→ **ACTIVITY**: As soon as the line containing "Pacet Cianjur" appears, copy it and every following line word for word until the records end.

[Saved data entries]
↓↓↓

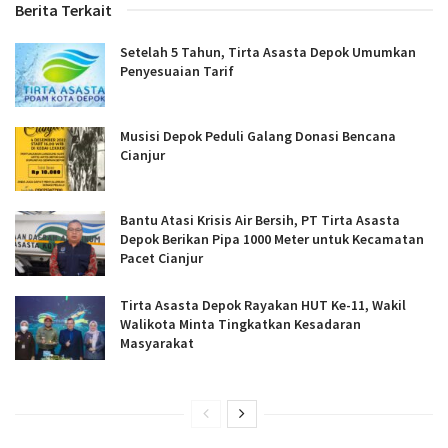
Berita Terkait
Setelah 5 Tahun, Tirta Asasta Depok Umumkan
Penyesuaian Tarif
Musisi Depok Peduli Galang Donasi Bencana
Cianjur
Bantu Atasi Krisis Air Bersih, PT Tirta Asasta
Depok Berikan Pipa 1000 Meter untuk Kecamatan
Pacet Cianjur
Tirta Asasta Depok Rayakan HUT Ke-11, Wakil
Walikota Minta Tingkatkan Kesadaran
Masyarakat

↑↑↑

→ **ANSWER BOX**:
Pacet Cianjur
Tirta Asasta Depok Rayakan HUT Ke-11, Wakil
Walikota Minta Tingkatkan Kesadaran
Masyarakat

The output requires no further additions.